#### Extracted material
+--

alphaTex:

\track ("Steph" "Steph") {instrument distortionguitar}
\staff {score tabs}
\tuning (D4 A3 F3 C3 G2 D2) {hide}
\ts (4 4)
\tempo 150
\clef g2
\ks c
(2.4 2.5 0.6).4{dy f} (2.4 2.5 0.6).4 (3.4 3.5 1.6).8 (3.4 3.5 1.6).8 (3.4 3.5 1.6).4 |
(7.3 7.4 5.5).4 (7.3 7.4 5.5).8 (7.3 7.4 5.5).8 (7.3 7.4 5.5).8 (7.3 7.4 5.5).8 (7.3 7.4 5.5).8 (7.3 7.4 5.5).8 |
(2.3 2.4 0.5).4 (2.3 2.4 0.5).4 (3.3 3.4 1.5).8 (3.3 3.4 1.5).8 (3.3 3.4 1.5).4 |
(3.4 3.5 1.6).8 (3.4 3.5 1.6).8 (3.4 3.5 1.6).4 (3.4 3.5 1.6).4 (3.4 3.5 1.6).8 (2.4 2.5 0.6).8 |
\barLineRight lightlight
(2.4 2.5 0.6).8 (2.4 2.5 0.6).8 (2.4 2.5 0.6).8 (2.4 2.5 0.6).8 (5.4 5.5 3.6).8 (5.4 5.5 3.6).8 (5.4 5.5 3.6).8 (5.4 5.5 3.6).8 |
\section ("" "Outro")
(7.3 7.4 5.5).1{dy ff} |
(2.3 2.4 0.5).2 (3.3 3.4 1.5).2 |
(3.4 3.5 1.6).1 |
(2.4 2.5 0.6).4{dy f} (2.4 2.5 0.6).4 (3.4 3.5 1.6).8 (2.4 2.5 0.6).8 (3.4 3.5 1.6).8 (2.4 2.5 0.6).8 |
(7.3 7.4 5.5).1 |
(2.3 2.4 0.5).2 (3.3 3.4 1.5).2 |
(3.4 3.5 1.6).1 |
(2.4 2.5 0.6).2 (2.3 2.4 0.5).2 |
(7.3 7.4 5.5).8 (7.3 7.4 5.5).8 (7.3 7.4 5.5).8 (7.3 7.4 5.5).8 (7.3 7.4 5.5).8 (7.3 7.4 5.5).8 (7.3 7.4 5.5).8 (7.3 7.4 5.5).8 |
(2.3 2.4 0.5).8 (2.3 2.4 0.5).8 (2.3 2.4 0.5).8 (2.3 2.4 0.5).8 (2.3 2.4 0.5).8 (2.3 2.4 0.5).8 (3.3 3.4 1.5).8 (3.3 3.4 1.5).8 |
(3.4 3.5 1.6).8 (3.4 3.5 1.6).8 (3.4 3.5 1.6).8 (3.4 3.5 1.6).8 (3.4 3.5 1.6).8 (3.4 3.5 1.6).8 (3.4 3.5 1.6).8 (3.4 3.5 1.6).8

+--

#### Written request
Copy out in full each line above that contains the word "Steph".

#### Exercise output
\track ("Steph" "Steph") {instrument distortionguitar}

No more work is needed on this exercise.